Red tape is strangling traditional family GPS
They are financially incentivised to prescribe ever more drugs to ever more of their patients
The vexatious matter of family doctors being now “too busy” to do home visits is inseparable from the profound changes in general practice over the past 20 years.
It all started in the year 2000, when prime minister Tony Blair, during a television interview, promised off the cuff an additional £12 billion in funding for the NHS.
There were no immediate plans as to how this windfall might be spent, but the British Medical Association recognised it as an opportunity to increase the earnings of its GP members. Still, if family doctors were going to be paid more they would have to do more, while at the time their main priority was to do less. Specifically, they were keen to shed the obligation to provide “out of hours” medical care at night and weekends, which was becoming increasingly onerous.
The subsequent negotiations resulted in a new contract, agreed in 2004, in which they would no longer be required to provide that out of hours care but in exchange would be expected to demonstrate increased productivity. They would in future be “paid for performance”, generously remunerated for their success in achieving measurable targets – the more patients diagnosed and treated for a given set of conditions, the higher their earnings.
The two predictably unfortunate consequences of this new contract are, first, that doctors are now financially incentivised to prescribe ever more drugs to ever more of their patients and, secondly, that GPS are now so burdened with the bureaucracy involved in demonstrating they have achieved those productivity targets that they are “too busy” to practice old-fashioned family doctoring – such as doing home visits to elderly people who are unable to visit the surgery.
No decent cuppas in Italy?
The gentleman whose bladder behaves so differently at home compared to away (when on his annual walking holiday in Italy) has prompted several suggestions.
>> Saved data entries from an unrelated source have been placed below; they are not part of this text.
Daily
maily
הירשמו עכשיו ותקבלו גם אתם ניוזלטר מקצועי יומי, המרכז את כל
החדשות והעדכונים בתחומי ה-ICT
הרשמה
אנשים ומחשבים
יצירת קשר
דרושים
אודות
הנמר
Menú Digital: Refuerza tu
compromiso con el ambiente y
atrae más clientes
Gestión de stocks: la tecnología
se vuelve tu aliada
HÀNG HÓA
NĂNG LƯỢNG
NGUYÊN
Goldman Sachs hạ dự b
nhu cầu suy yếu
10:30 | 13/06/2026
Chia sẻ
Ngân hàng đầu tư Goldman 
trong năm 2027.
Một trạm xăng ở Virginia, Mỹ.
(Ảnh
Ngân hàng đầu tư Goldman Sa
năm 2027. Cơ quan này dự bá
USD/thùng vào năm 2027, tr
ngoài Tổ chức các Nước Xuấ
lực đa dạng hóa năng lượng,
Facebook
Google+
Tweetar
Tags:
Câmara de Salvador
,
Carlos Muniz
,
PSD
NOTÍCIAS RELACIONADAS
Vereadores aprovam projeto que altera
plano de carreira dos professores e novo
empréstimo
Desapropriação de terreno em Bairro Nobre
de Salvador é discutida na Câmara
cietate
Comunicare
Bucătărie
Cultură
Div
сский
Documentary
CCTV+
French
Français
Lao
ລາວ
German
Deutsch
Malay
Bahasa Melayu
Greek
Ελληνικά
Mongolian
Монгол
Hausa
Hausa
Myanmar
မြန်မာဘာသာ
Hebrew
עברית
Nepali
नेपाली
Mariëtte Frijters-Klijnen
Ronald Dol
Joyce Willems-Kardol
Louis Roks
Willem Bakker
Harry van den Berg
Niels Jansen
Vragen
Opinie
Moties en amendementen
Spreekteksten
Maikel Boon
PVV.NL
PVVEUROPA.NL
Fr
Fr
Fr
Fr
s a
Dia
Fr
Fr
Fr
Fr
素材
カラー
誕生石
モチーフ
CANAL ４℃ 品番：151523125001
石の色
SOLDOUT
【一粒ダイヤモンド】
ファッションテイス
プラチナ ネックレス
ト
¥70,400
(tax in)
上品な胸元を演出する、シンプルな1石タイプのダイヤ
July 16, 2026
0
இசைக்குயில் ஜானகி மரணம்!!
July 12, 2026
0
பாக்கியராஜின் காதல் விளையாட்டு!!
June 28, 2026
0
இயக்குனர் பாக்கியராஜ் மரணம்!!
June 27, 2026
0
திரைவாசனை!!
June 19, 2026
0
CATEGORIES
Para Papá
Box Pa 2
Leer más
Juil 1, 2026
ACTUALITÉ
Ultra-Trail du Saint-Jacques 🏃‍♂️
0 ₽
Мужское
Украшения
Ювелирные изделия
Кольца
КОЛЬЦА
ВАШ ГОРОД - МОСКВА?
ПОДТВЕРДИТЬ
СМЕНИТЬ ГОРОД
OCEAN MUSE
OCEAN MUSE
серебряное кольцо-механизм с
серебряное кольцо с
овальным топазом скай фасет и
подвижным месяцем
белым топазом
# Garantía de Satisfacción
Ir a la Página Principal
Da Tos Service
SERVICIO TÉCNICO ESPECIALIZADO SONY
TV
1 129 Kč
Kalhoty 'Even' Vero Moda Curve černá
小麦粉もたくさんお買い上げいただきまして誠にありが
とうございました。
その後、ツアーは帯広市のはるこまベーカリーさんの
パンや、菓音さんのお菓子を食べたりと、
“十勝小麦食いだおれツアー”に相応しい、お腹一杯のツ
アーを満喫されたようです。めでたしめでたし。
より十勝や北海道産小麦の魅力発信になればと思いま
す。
His urinary frequency (“every waking hour”) when at home and prolonged emptying are typically those of an enlarged prostate, but it is pointed out it could also be consistent with an overactive (irritable) bladder.
“It is difficult to get a decent cup of tea in Italy,” writes a Yorkshire reader, reflecting the views of several that his reduced urinary frequency when away could be due to a lower intake of the beverages habitually consumed at home, compounded perhaps by increased perspiration in the Italian heat. The further possibility is that physical exertion might on its own account reduce the need to pass urine.
“The more vigorous and sustained, the greater the effect,” notes a gentleman, based on his experience when out walking the hills in his native Fife. Finally, it is suggested that several of the ingredients of Italian cooking (tomatoes, almonds, pumpkin seeds, etc) can stabilise the muscles of the bladder.
Needle procedure hits the spot
Volunteering to do the washing-up and thus immersing the hands in hot water might well, as mentioned in the correspondence column last week, prevent the progression of the finger deformity Dupuytren’s contracture. But by the time the fibrous cords of connective tissue have pulled the fingers inwards, more definitive measures are called for. A decade or so ago, the standard surgical procedure, requiring a general anaesthetic, involved cutting away the fibrous cords, filling the gap with a skin graft, followed by several weeks of bandages and splints to allow the hand to heal.
Since then, the simpler technique of “needle fibrotomy” is increasingly favoured: piercing the skin over the fibrous cords with a needle 20 or 30 times, perforating it like a sheet of stamps. The experience is apparently no more stressful than a visit to a dentist. “Patients are astounded at the instant improvement,” notes Dr Christopher Rowland Payne of the London Clinic. “They can drive themselves home and return to work the next day.”